PROMPT. Please report every line of the listing below that contains the word "over", copying each line in full.

Text extracted page by page:
····················

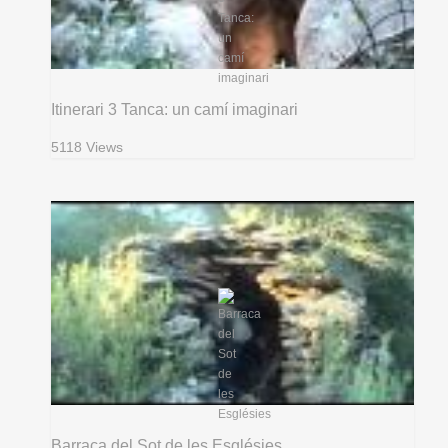
Itinerari 3 Tanca: un camí imaginari
5118 Views
Barraca del Sot de les Esglésies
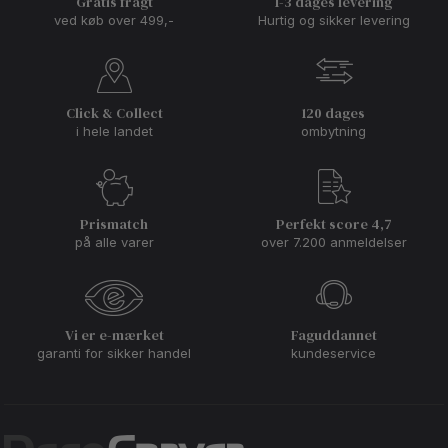
Gratis fragt
1-3 dages levering
ved køb over 499,-
Hurtig og sikker levering
Click & Collect
120 dages
i hele landet
ombytning
Prismatch
Perfekt score 4,7
på alle varer
over 7.200 anmeldelser
Vi er e-mærket
Faguddannet
garanti for sikker handel
kundeservice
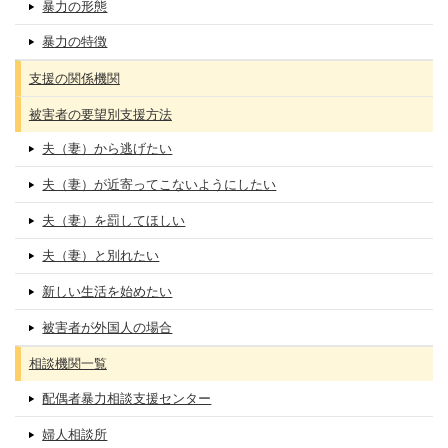
暴力の形態
暴力の特徴
支援の関係機関
被害者の要望別支援方法
夫（妻）から逃げたい
夫（妻）が近寄ってこないようにしたい
夫（妻）を罰してほしい
夫（妻）と別れたい
新しい生活を始めたい
被害者が外国人の場合
相談機関一覧
配偶者暴力相談支援センター
婦人相談所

····················

RESPONSE FOR THIS EXERCISE.
ved køb over 499,-
over 7.200 anmeldelser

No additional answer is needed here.